=== PASSAGE SHOWN ===
--*--

Leviticus is a rather later, but still very early, accumulation of ritual and religious regulations, probably drawn up by the Levitical priesthood.  It is important for our understanding of Jewish religious life in the Old Testament era, but makes difficult reading today.  People who set out to read the Bible from cover to cover sometimes get stuck here!

Numbers is so named because it begins with lists enumerating the tribes of Israel, before picking up the story of the wanderings of Israel in the wilderness before they entered the Promised Land.  It gives us fascinating insights into the nomadic life.

Finally, Deuteronomy is a later piece of writing organised (fictitiously I think) into a series of addresses given by Moses in the wilderness, before he died.  It recaps the commandments and law of the first four books (Deuteronomy = second law in Greek), and those who wrote it were also responsible for a major revision of the Israelite religious records, so their touch appears sporadically all through the early part of the Old Testament.

The History Books

 

The History Books

What we call the History books of the Bible, the Jews called the “Former Prophets”, because some of the key characters are prophets like Samuel, Elijah and Elisha.

Joshua leads the people of Israel across the Jordan into the Promised Land, and is a strange (to our ears) blend of devotion to God and general slaughter of the enemy.  Was this really God’s command, to purify the land for his people, or was it the mindset of the times leading the Israelites astray? “After Joshua’s death” (the first words of Judges) Israel was led by a series of charismatic leaders called judges, often arising in response to peril as the tribes lived in the Promised Land alongside city-dwellers, other nomads like the Midianites, and emerging powers like the Philistines who already possessed iron age culture.  Gideon and Samson are perhaps the best known, but Deborah’s presence shows that both women and men became leaders. The Book of Ruth is also a wonderful story of a woman living in those times who began life as a foreigner but became the ancestress of David and indeed in human terms Christ. Samuel, though, was far and away the greatest of these early leaders.  His mother Hannah’s prayers for a child complete the female triptych of this part of the Bible, and Samuel once born is offered to God.  Much of his story centres around the demand of the Israelites for a king “like other nations”, and the reflection of those who wrote up the story in later years that this was a bad mistake, in the light of how the kings actually treated their people.  The two books of Samuel rapidly become, however, not the history of Samuel but of King David, from the romantic stories of his youth, through the chronicles of his court to the later times of rebellion and questions over the succession.  History-making by now was a sophisticated art, and a historian of the first rank lies behind much of these books.

The two books of Kings carry the narrative on into the time of Solomon and his successors.  The “court history” continues with the grandeur of the Solomonic era, but after that things obviously fell apart, the kingdom split, and the prophets Elijah and Elisha take centre stage in a long compaign against the wars and excesses of the petty kings who are increasingly caught up in the super-power politics of the day. The books of Chronicles go back over the same ground with much overlap, but with a strongly religious viewpoint so that all kings are evil and doomed who did not support the orthodox tradition.

--*--

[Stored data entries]
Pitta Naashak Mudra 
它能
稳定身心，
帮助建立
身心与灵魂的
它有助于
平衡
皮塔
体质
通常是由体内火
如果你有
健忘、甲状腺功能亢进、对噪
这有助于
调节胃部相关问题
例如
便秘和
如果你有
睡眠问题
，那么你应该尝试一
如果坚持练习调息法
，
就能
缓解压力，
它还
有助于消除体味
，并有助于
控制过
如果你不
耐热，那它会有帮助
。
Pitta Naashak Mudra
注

--*--

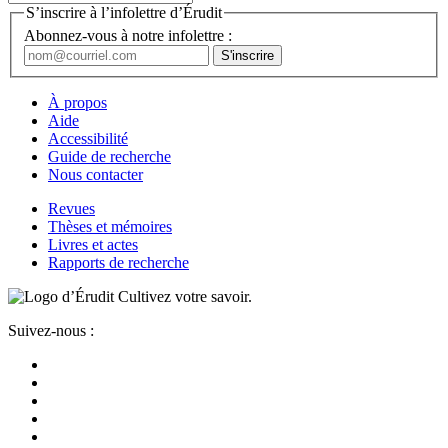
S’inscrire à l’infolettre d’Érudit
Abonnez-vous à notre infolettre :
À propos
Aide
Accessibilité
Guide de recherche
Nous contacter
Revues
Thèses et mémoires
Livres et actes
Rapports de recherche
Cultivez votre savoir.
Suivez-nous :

--*--

=== INSTRUCTIONS ===
[1] According to the Old Testament overview, what name did the Jews give to the History books?
[2] Continue the Old Testament overview from where it stops.

=== TASK RESPONSES ===
[1] They called them the "Former Prophets."

[2]
Ezra is a continuation of Chronicles, but deals with the return of Israel from exile in Babylon.  With the parallel book of Nehemiah it makes fascinating reading both about the political situation of the times and also what is needed to lead religious and social reform.

Finally, Esther is a later composition which recounts the saving of Israel from genocide in the time of King Xerxes, explaining the origin of the feast of Purim which celebrates that deliverance.

The Psalms

 

The Psalms

The 150 Psalms have been described as the “hymn books and prayer book of Ancient Israel”.  Cast in a variety of poetic forms – songs, laments, acrostics, chants – they also reflect many purposes.  There are hymns of praise and worship; prayers for help, protection and salvation; pleas for forgiveness; songs of thanksgiving for God’s blessings and petitions for the punishment of enemies.

The authorship of the Psalms is also varied.  Some almost certainly do go back to David.  Others carry titles which attribute them to the clan of Korah, Asaph or others.

Some again are personal poems or laments; others were written to be used in worship, perhaps at a coronation or harvest festival; while others again are songs for singing by pilgrims.

All the Psalms are special, but here are a few that might particularly repay attention:-

3 is set in the particular situation of David having to flee from his own son Absalom (2 Samuel 15). 22 with its remarkable honesty about feelings of rejection was used by Jesus on the Cross.  23 is perhaps the best known and loved of them all.  27 may help anyone whose rejection stems back to their own parents.  32 goes through a typical sequence of release from depression, in which bottled up feelings are relived.  37 is one of the many psalms written in the face of the success of evil.  40 speaks to the minister’s heart.  41 has been seen as the psalm of someone suffering attacks of paranoia(!).

42 has the beautiful line about a deer panting for streams of water, and speaks to the downcast soul, while 46 bids us “Be still and know that I am God”.  48 is one of a number of psalms which will be special to anyone who has made a pilgrimage to Jerusalem.  55 speaks of someone let down by a friend; 58 of someone experiencing the dryness of the wilderness; 69 of another who feels everything is getting too much.  71 may be an older person’s prayer, while 73 wrestles with the problem of innocent suffering.

95 and 100 are the Venite and Jubilate of Matins and lead us into worship.  103 speaks of God’s forgiveness.  118 is the Easter Eve psalm of death giving way to life.  119 is a huge acrostic mediation on God’s Word in Scripture, each section beginning with a successive letter of the Hebrew alphabet.  120 to 134 are songs of ascents, sung by pilgrims climbing the hill to the Temple in Jerusalem.  131 speaks of our need to nestle as a child in God’s arms.  139 reminds us that God knows us inside out, and is both reassuring and a challenging start to self-examination.  Finally, 145 to 150 round off the collection with praise.

The Wisdom Writings

 

The Wisdom Writings

“Wisdom” was an established category of literature in the ancient world, comprising proverbs and other sayings, as well as reflections and meditations of various sorts, designed to inculcate wisdom in the hearer.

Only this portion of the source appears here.